We bricks-and mortar-businesses don’t just pay employees. Our tentacles reach other local businesses every week — electricians, plumbers, HVAC and refrigeration repairmen, trash collectors, insurance agents, utility providers, financial institutions, advertising outlets, food and drink vendors … the list goes on and on.
Not only that, but as important to the community in which we reside, we pay taxes — payroll, property, school, health department, library, income (city, state and federal), not to mention Social Security and Medicare. It should also be noted how much we contribute to local charities, civic groups, booster clubs, etc.
So what can you do to help?
- Keep supporting locally owned businesses. A dollar spent locally churns much more through a town’s economy. No, this doesn’t mean stop shopping at national chains or franchisee-owned stores. Yes, while some of those dollars flow to corporate headquarters, they too employ local citizens and make a continuing contribution to every town.
- On a night when you just don’t feel like going back out, do so anyway. The extra effort might just keep a locally owned business from shuttering its doors.
- While restaurants will always be busier — pandemic or not — on Friday and Saturday nights, remembers to visit on a Monday or Tuesday. It costs the same to turn on the lights and have employees working no matter what day of the week it is.

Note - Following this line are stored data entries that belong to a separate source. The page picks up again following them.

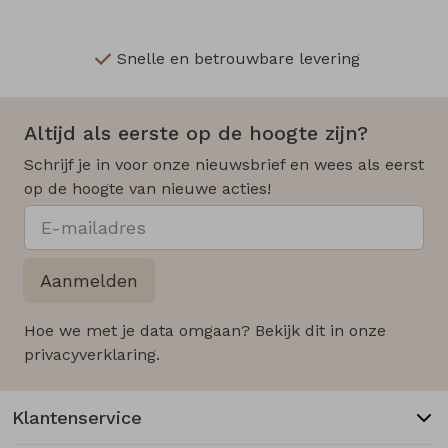
Snelle en betrouwbare levering
Altijd als eerste op de hoogte zijn?
Schrijf je in voor onze nieuwsbrief en wees als eerst
op de hoogte van nieuwe acties!
Aanmelden
Hoe we met je data omgaan? Bekijk dit in onze
privacyverklaring.
Klantenservice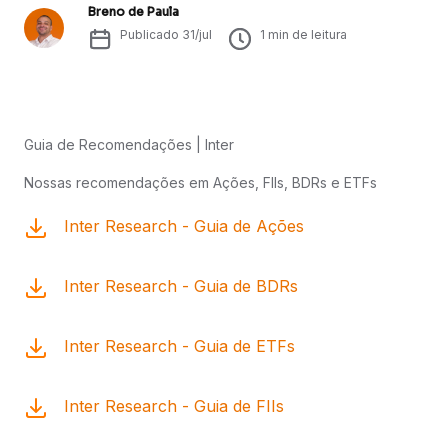
Breno de Paula
Publicado
31/jul
1
min de leitura
Guia de Recomendações | Inter
Nossas recomendações em Ações, FIIs, BDRs e ETFs
Inter Research - Guia de Ações
Inter Research - Guia de BDRs
Inter Research - Guia de ETFs
Inter Research - Guia de FIIs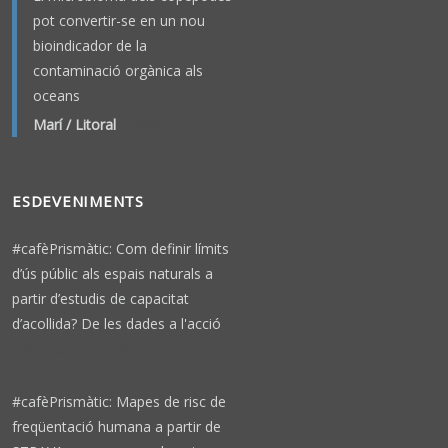
pot convertir-se en un nou
bioindicador de la
contaminació orgànica als
oceans
Marí / Litoral
-
2026
ESDEVENIMENTS
#cafèPrismàtic: Com definir límits
d’ús públic als espais naturals a
partir d’estudis de capacitat
d’acollida? De les dades a l'acció
2 weeks 1 day ago
#cafèPrismàtic: Mapes de risc de
freqüentació humana a partir de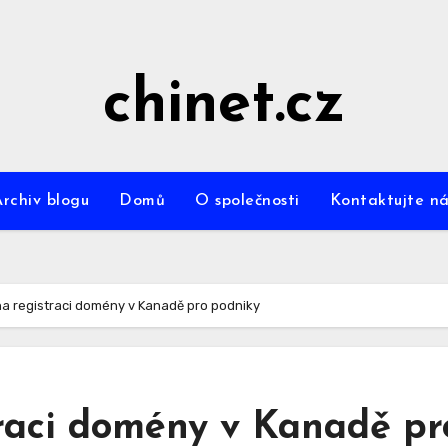
chinet.cz
Archiv blogu
Domů
O společnosti
Kontaktujte ná
a registraci domény v Kanadě pro podniky
raci domény v Kanadě pr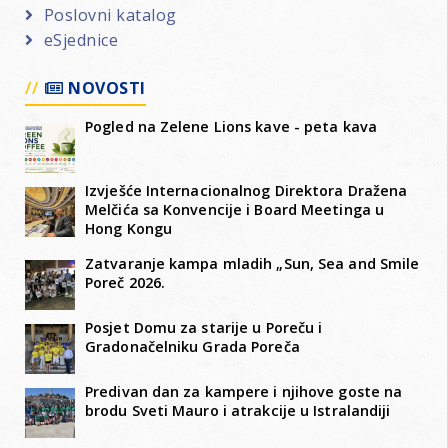
Poslovni katalog
eSjednice
NOVOSTI
Pogled na Zelene Lions kave - peta kava
Izvješće Internacionalnog Direktora Dražena
Melčića sa Konvencije i Board Meetinga u
Hong Kongu
Zatvaranje kampa mladih „Sun, Sea and Smile
Poreč 2026.
Posjet Domu za starije u Poreču i
Gradonačelniku Grada Poreča
Predivan dan za kampere i njihove goste na
brodu Sveti Mauro i atrakcije u Istralandiji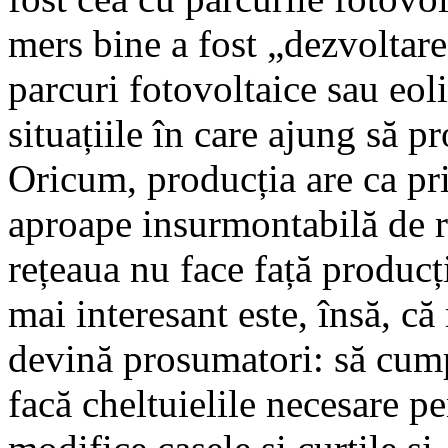
mers bine a fost „dezvoltare
parcuri fotovoltaice sau eol
situațiile în care ajung să p
Oricum, producția are ca pr
aproape insurmontabilă de ra
rețeaua nu face față producț
mai interesant este, însă, că
devină prosumatori: să cump
facă cheltuielile necesare pen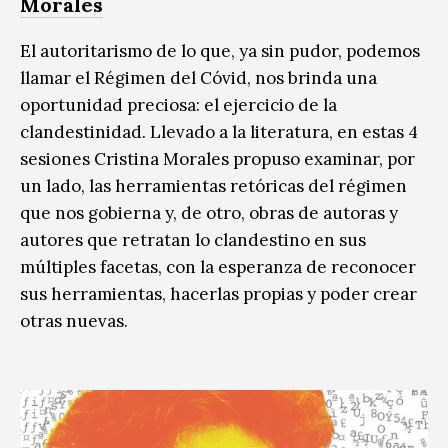
Morales
El autoritarismo de lo que, ya sin pudor, podemos
llamar el Régimen del Cóvid, nos brinda una
oportunidad preciosa: el ejercicio de la
clandestinidad. Llevado a la literatura, en estas 4
sesiones Cristina Morales propuso examinar, por
un lado, las herramientas retóricas del régimen
que nos gobierna y, de otro, obras de autoras y
autores que retratan lo clandestino en sus
múltiples facetas, con la esperanza de reconocer
sus herramientas, hacerlas propias y poder crear
otras nuevas.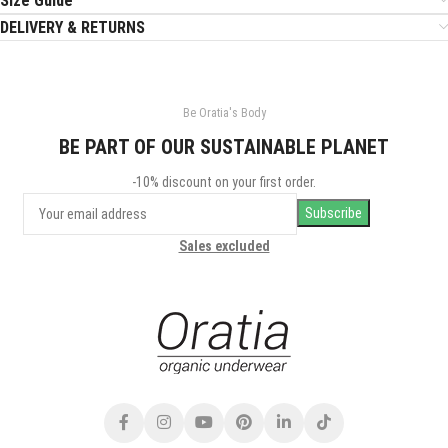
Size Guide
DELIVERY & RETURNS
Be Oratia's Body
BE PART OF OUR SUSTAINABLE PLANET
-10% discount on your first order.
Sales excluded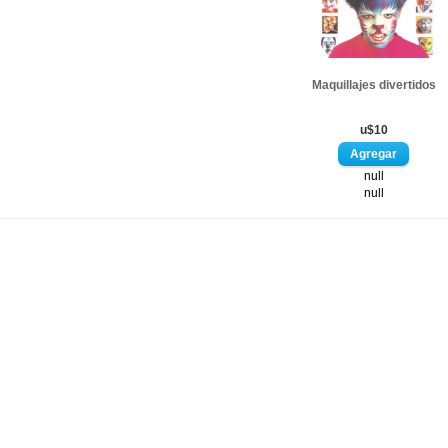
Maquillajes divertidos
u$10
null
null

- Tip. Please. Even at a fast-food or quick-serve restaurant, the simple act of leaving a dollar or two can make a huge difference to an employee working hard for an hourly wage.
- Need stocking stuffers or gifts for family, friends, and co-workers? Buy gift cards. The business receives the money now and the recipient can use the gift at any time.
- Remember how stressed we all are. No, this is not an excuse for say, an inferior meal or lackluster customer service. But stop and think how hard it is to work all day in a hot restaurant kitchen while wearing a mask, the extra work involved in making sure — even more so than usual — that everything is cleaned and sanitized, and the pressure of making and packaging orders quickly when there are 20 cars waiting in a drive-thru line for hours on end.
Those of us battling every day to survive in the restaurant industry could not possibly thank our customers enough. We are forever indebted to them for helping us through this difficult and stressful time.
This is the life we have chosen, even while possessing the knowledge that the average profit margin in a restaurant is 3-5%. You can imagine how difficult that makes things even in the best of times.
We certainly are not in the best of times today. But restaurant owners are collectively enriched by our customers, who are showing the best of spirit … the best of caring … the best of humanity.
We ask you to keep it up.
Dan Liebman is the owner of Staxx BBQ in Frankfort, Ky., which will celebrate its 10th anniversary in May 2021.